* Request *
Collect every line in the items below that contains the word "series", and copy each of those lines in full.

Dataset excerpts
•••••

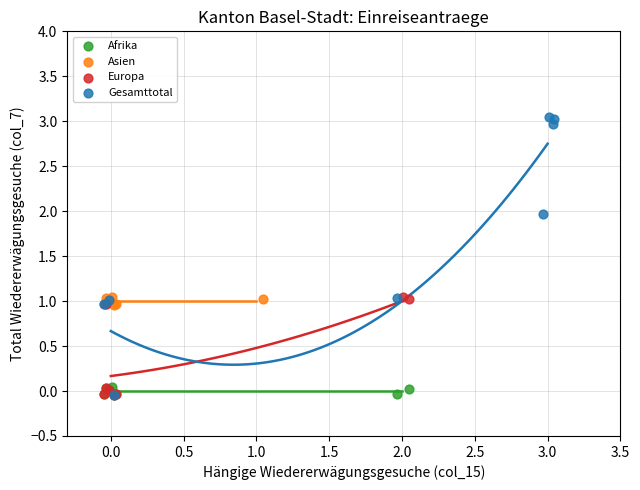

Which series has the widest spread of Y values?

Gesamttotal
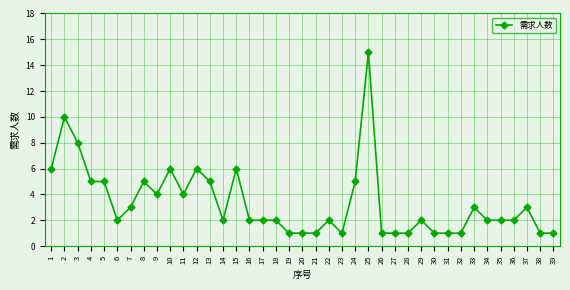

True or false: the data shows 0 at 26.

False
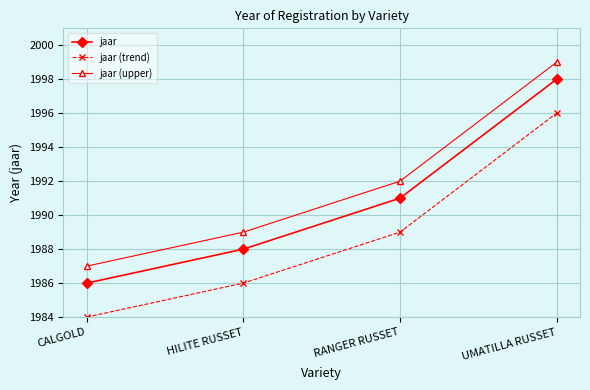

What is the average value of the jaar (upper) series?

1992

•••••

* Exercise result *
Which series has the widest spread of Y values?
What is the average value of the jaar (upper) series?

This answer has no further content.